━━━━━ SOURCE DOCUMENT ━━━━━

The greatest asset that Bolivian democracy had achieved — stability — has been thrown into the trash. For nearly four decades, Bolivians worked, saved, endured, and rebuilt the country after the 1985 collapse. That generation managed to stabilize an economy devastated by hyperinflation, organize fiscal accounts, restore confidence, and attract investment. Today, all that effort is falling apart. The model of “bonanza without production,” based on spending more than what is generated and replacing efficiency with propaganda, has finally exploded.

The data is overwhelming: mining and hydrocarbons — the heart of the national productive apparatus — collapsed by -12.98%. Commerce fell -5.18%, transportation -2.24%, and real estate activities -3.56%. Only agriculture — surviving more due to private initiative than public policy — shows relief with 3.7% growth. But it is not enough. The country is paralyzed. Dollars are scarce, banks are restricting credit, fuel lines grow longer by the day, and prices surge daily.

Economists call it stagflation: a lethal combination of high inflation, recession, and unemployment. Bolivia is living it. The International Monetary Fund projects inflation at 20.8% and growth of barely 0.6%, while the World Bank and national analysis centers agree the negative trend will continue. In other words, this is not a passing crisis, but a structural implosion of the economic model the MAS imposed since 2006.

The government blames blockades, “political circumstances,” and external factors. But the truth is far more painful. In twenty years, the MAS emptied international reserves (which today barely exceed 2.8 billion dollars, compared to 15 billion in 2014), decapitalized YPFB, discouraged private investment, and suffocated the productive system with controls, subsidies, and patronage. Its “social community productive model” ended up being a euphemism for waste, inefficiency, and corruption.

The blow is not only economic — it is moral. Bolivia is once again a country that must start from zero. While government technocrats promise a “gradual recovery,” reality shows a shattered economy and a bankrupt State.

For years, the MAS dedicated itself to demonizing the “neoliberals” who stabilized the economy and built the foundations of social peace. Today, with cruel irony, its own administration proves that it was precisely those reforms that sustained the country for two decades. The “governments of change” have thrown into the trash the great achievements not only of their predecessors, but of an entire nation.

━━━━━

> [SET EXERCISE 1]: In the article on Bolivia's economy, how much were international reserves in 2014?

━━━━━ SOURCE MATERIAL ━━━━━

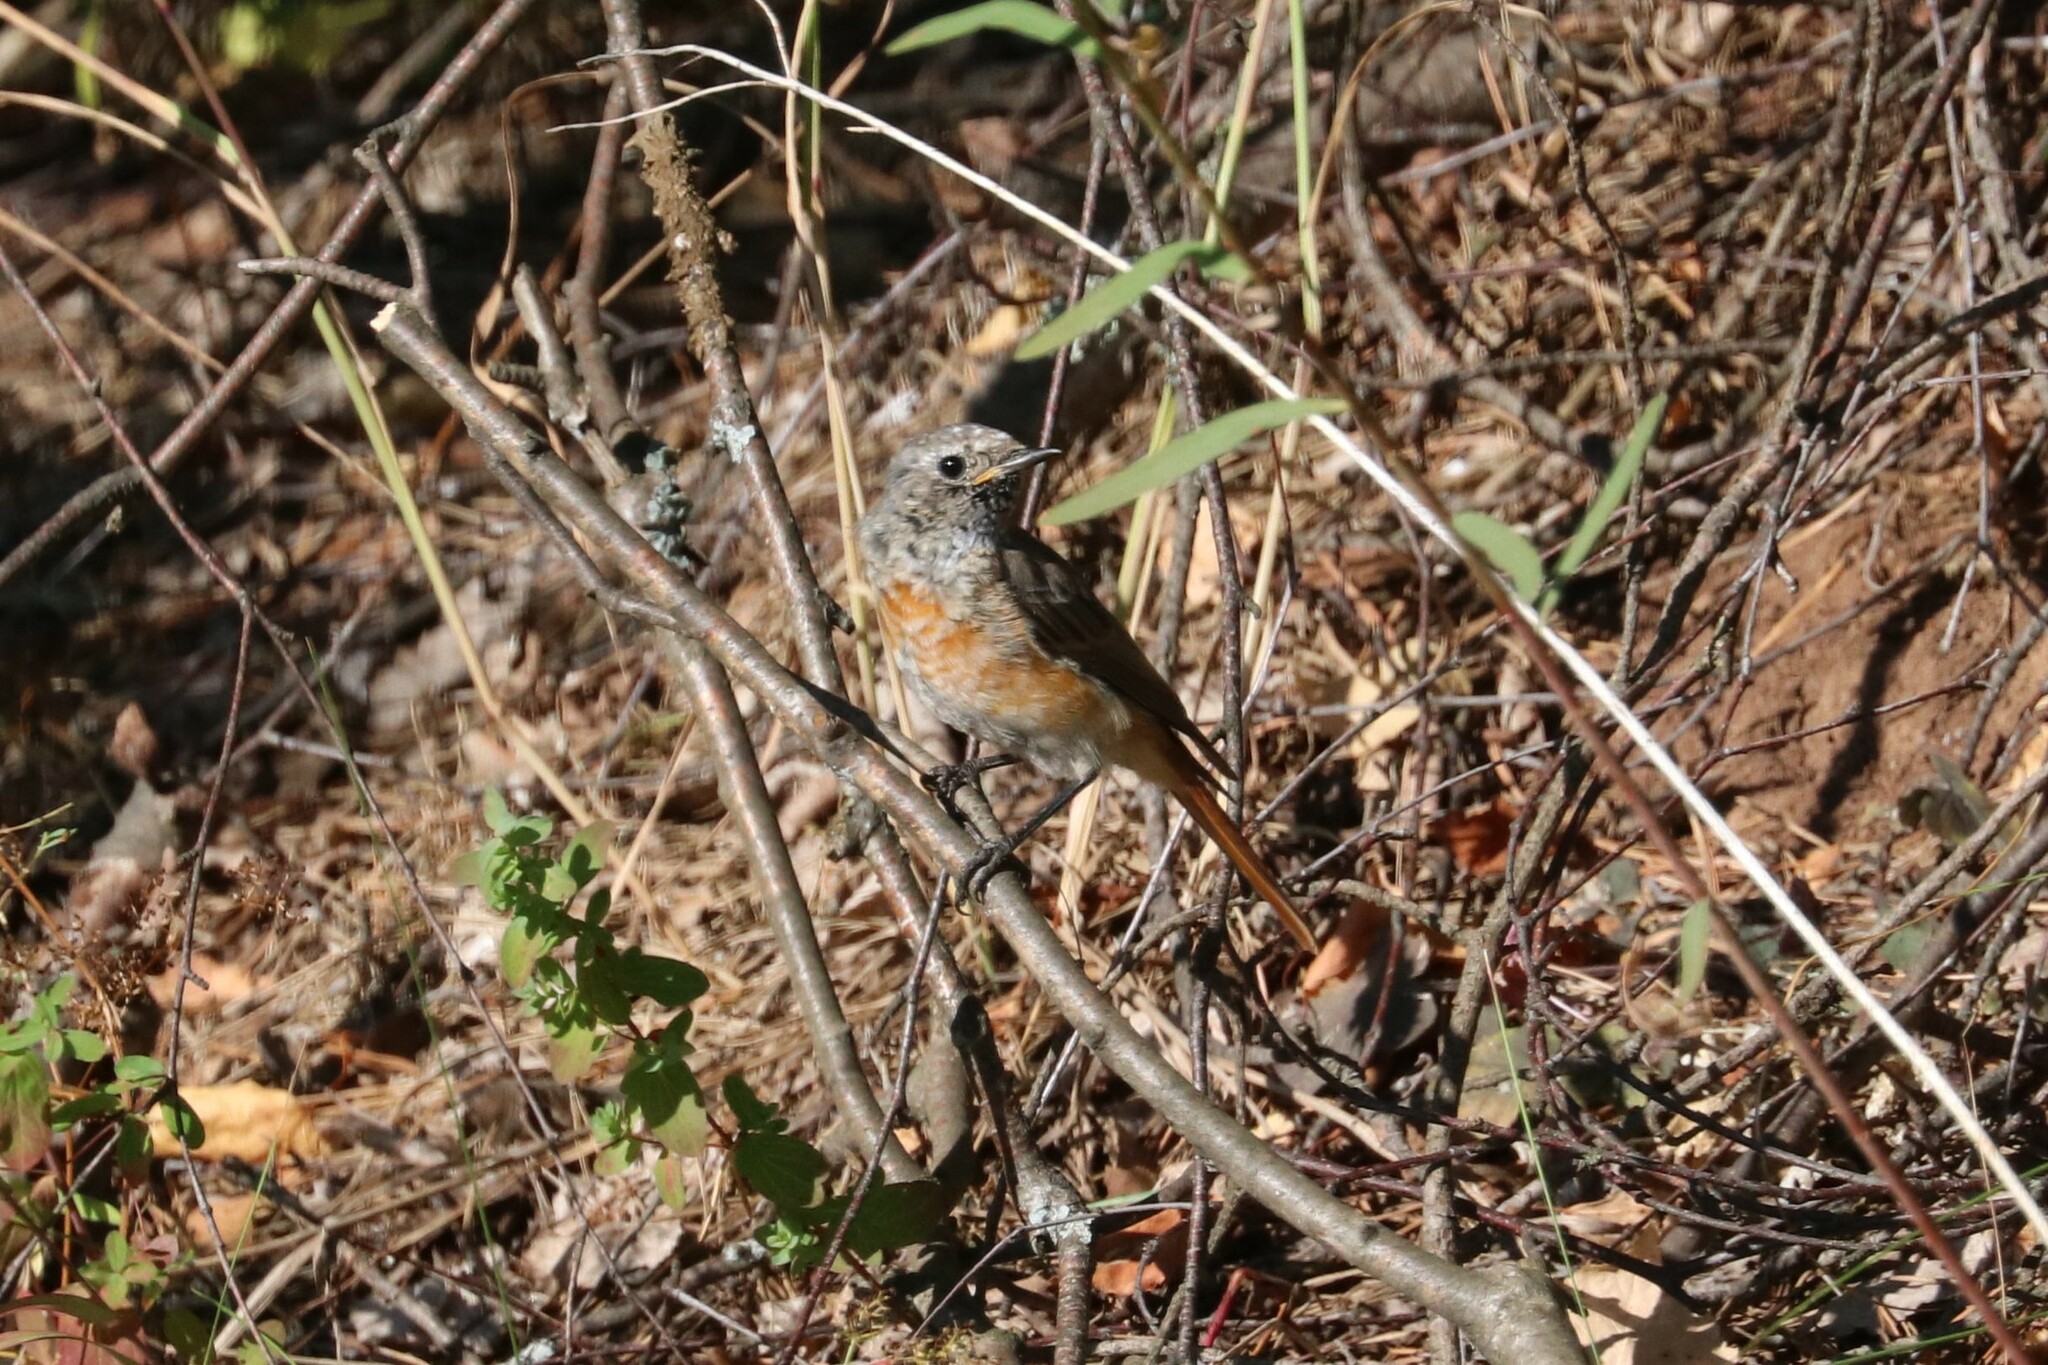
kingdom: Animalia
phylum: Chordata
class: Aves
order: Passeriformes
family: Muscicapidae
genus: Phoenicurus
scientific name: Phoenicurus phoenicurus
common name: Common redstart
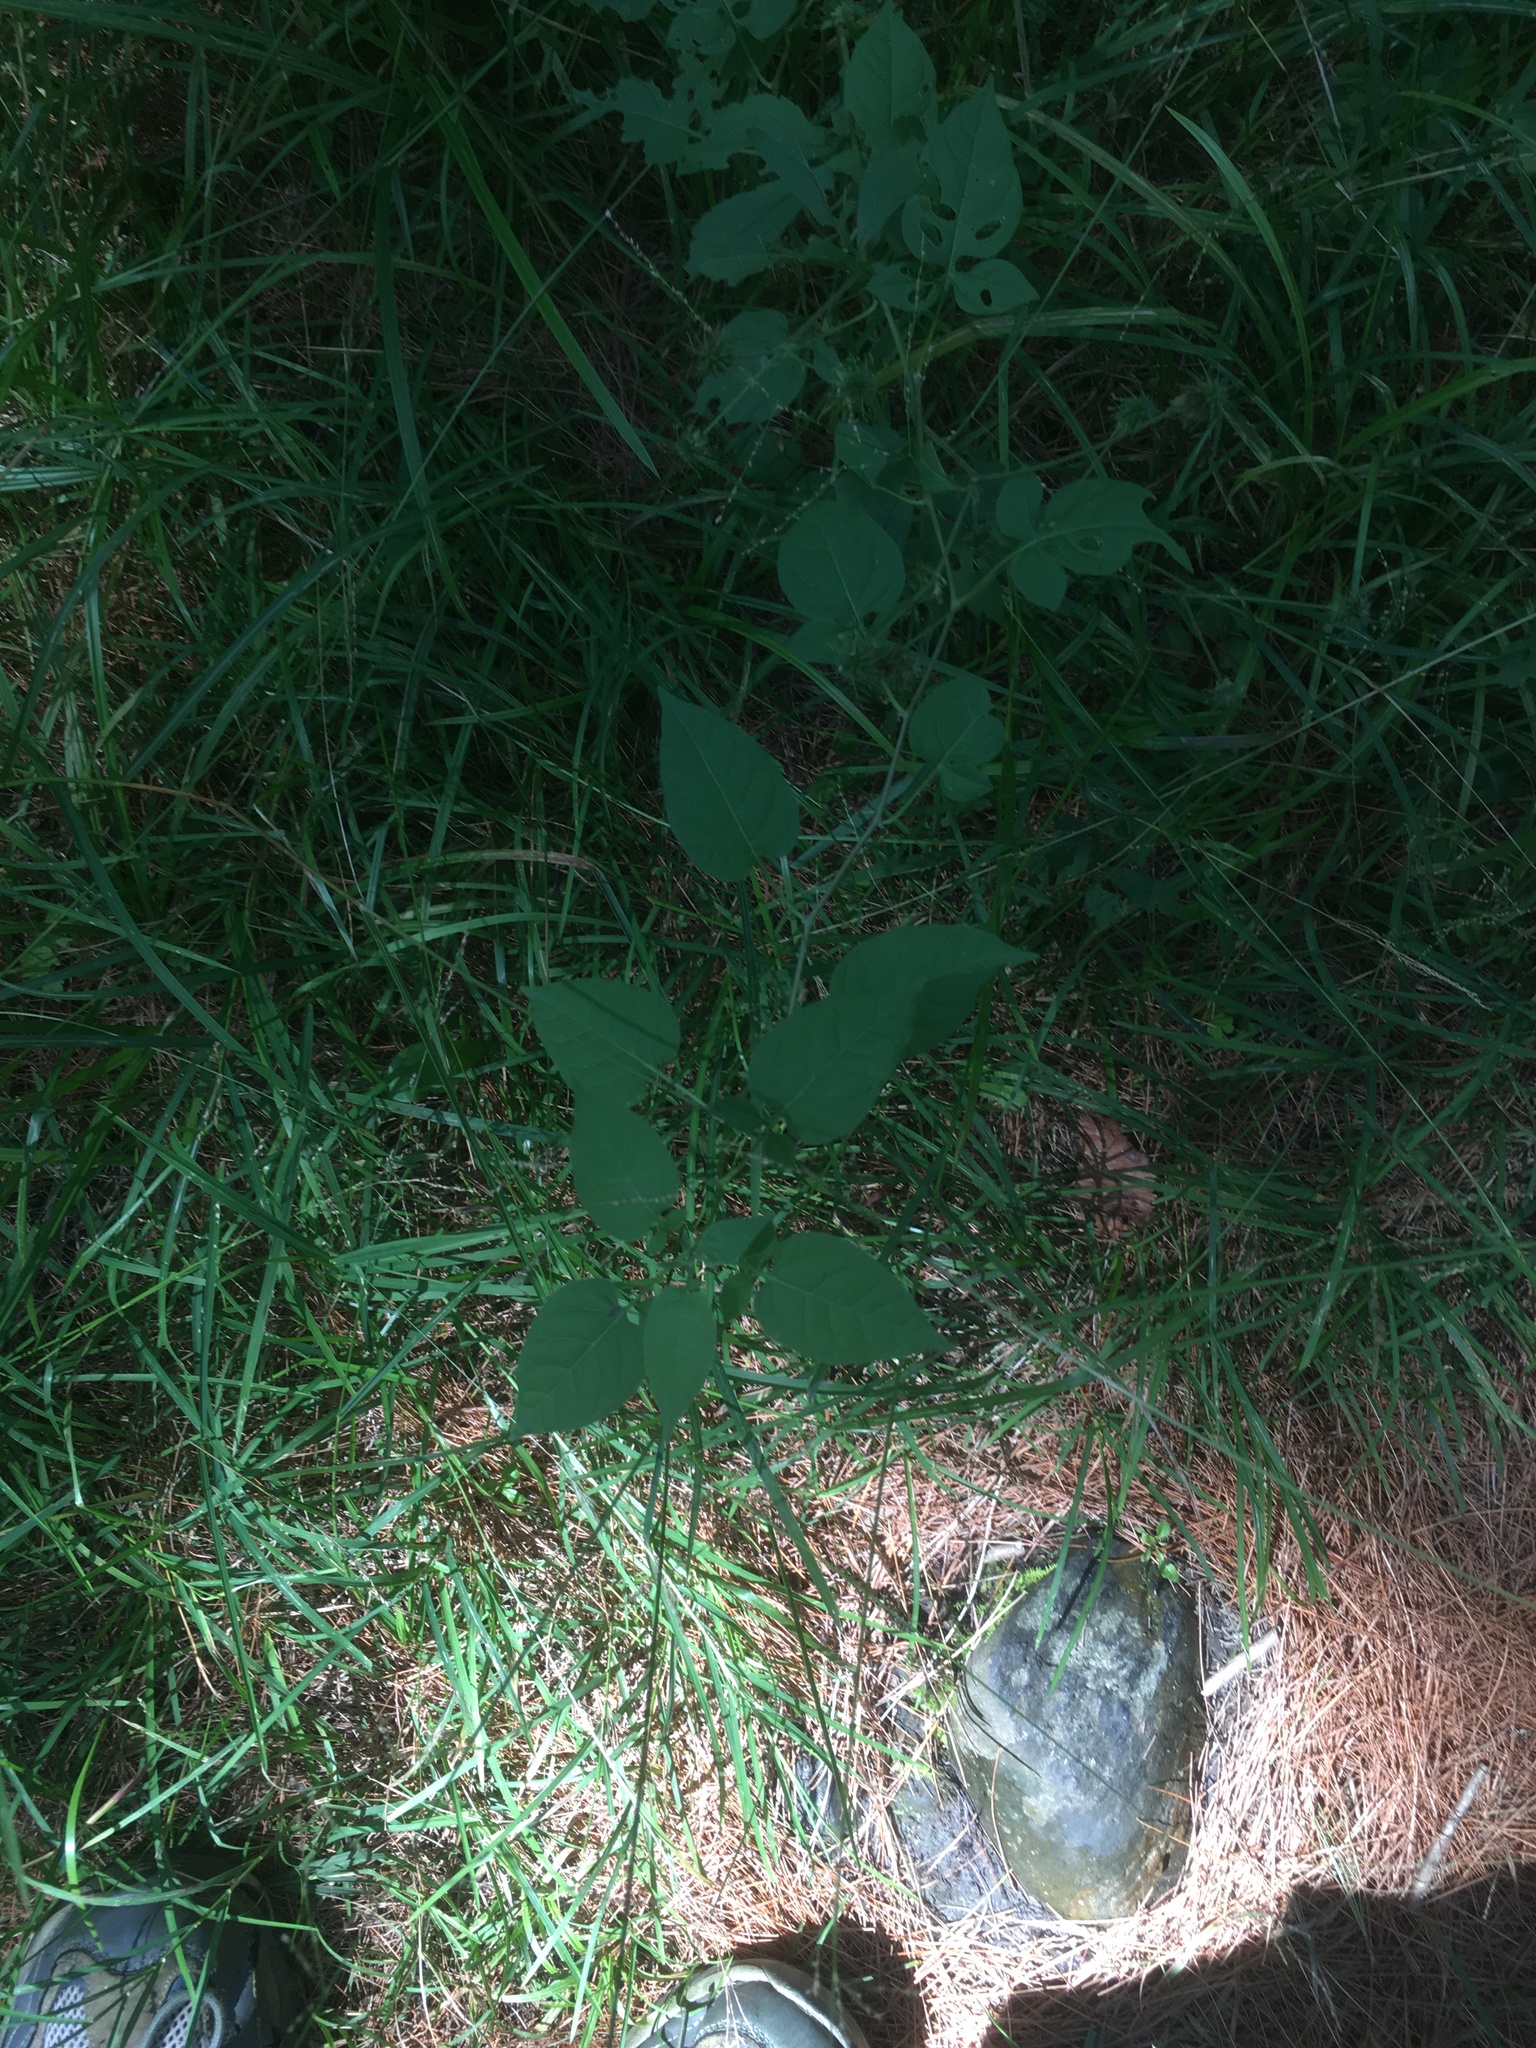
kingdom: Plantae
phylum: Tracheophyta
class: Magnoliopsida
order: Solanales
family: Solanaceae
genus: Solanum
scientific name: Solanum dulcamara
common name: Climbing nightshade
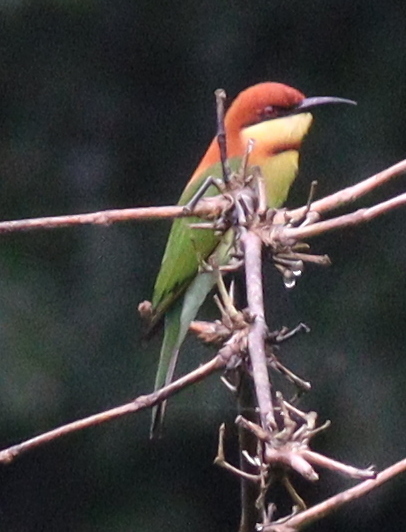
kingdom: Animalia
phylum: Chordata
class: Aves
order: Coraciiformes
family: Meropidae
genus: Merops
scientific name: Merops leschenaulti
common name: Chestnut-headed bee-eater
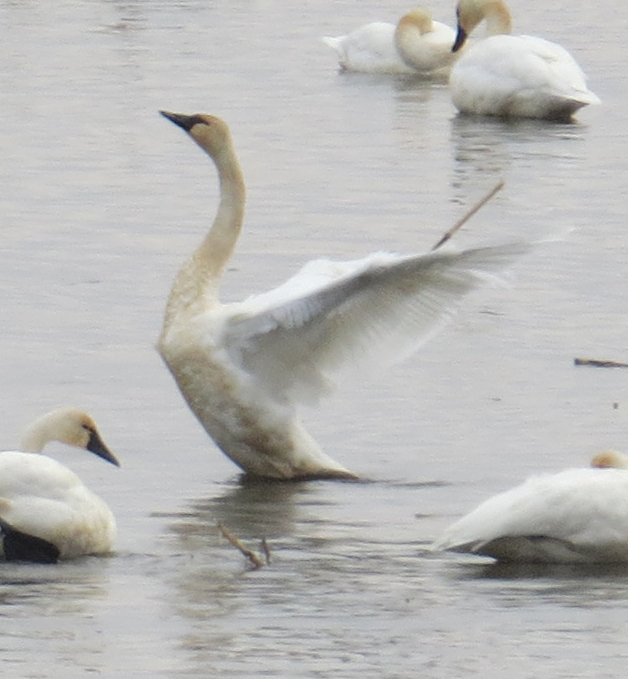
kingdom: Animalia
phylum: Chordata
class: Aves
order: Anseriformes
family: Anatidae
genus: Cygnus
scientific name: Cygnus columbianus
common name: Tundra swan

━━━━━

> [SET EXERCISE 2]: Copy out the dataset rows word for word, everything from the line that contains "genus: Phoenicurus" down to the line that contains "common name: Climbing nightshade", with both of those lines included. Leave the pictures out.

> [CORRECT RESULT 1]: 15 billion dollars.

> [CORRECT RESULT 2]:
genus: Phoenicurus
scientific name: Phoenicurus phoenicurus
common name: Common redstart
kingdom: Plantae
phylum: Tracheophyta
class: Magnoliopsida
order: Solanales
family: Solanaceae
genus: Solanum
scientific name: Solanum dulcamara
common name: Climbing nightshade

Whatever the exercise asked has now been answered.